I would expect that, having data from both Wikipedia and Google Translate, you should be able to make a system that's monolingually much better than fastText on Wikipedia alone. That's what I was hoping to compare to. Don't limit yourself to the performance of fastText's data.
I also observe that the data files could be made much, much smaller. Every value is written out as a double-precision number in decimal. Most of these digits convey no information, and they're effectively random, limiting the effectiveness of compression. These could all be rounded to about 4 digits after the decimal point with no loss of performance.
There was a SemEval competition about having vectors that are both accurate for 5 individual languages and aligned between all the pairs of languages , where Numberbatch was the first-place system .
The fastText_multilingual system does have something going on, that it can discover multilingually aligned vectors after the fact for a system that was previously separate for each language, and leaves it "the same system" in a sense. But incorporating the ConceptNet knowledge graph also gives you a multilingually aligned system.
The alignment procedure is completely agnostic to what word vectors you use. It only requires that cosine similarity is a good distance metric. We used fastText because there were lots of open-sourced vectors available...
Maybe we can call this new matrix Mondoshawan?
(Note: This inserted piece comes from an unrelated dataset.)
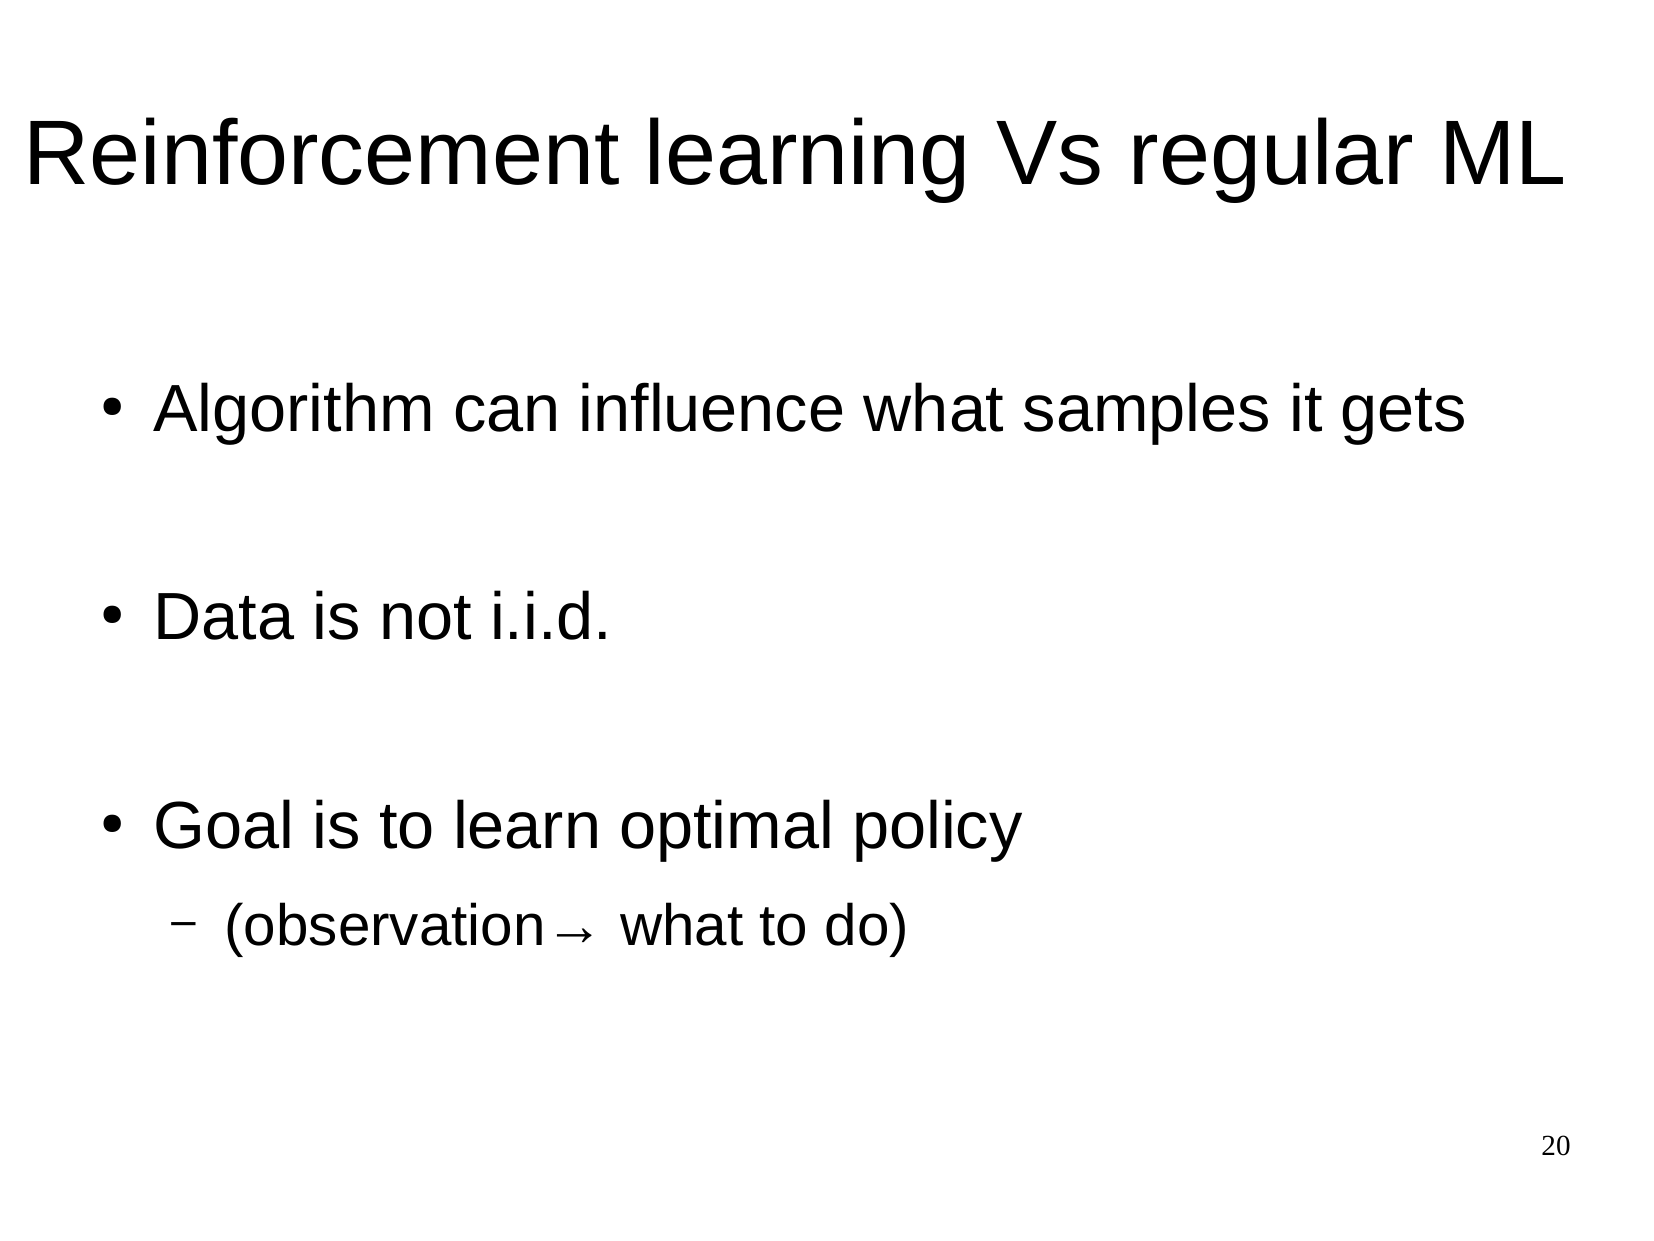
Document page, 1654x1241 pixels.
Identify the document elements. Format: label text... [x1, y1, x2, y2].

list Algorithm can influence what samples it gets Data is not i.i.d. Goal is to learn optimal policy (observation→ what to do) [82, 266, 1571, 1217]
title Reinforcement learning Vs regular ML [23, 49, 1654, 257]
As you suggest potentially this mean language is itself really high quality word vectors; but we haven't looked at this yet...
Note also that word embedding models are typically trained to optimize a loss function whose terms include the dot product of embeddings based on the respective words' location in relation to each other in sliding context windows, such that words that are more similar end up with embeddings that have greater cosine similarity, and vice versa.
What's incredible (to me) is how well these embeddings work in practice :-)
The link to your paper seems to be down:
[I am easily wrong but] may the highest "similarities" be due to the neolatin root of some european languages ?
And this matrix shows that it has nothing common. Instead only Belorussian(?) and Russian are darkest marks on UK line.
It just compares LETTERS and not SOUNDS of those words.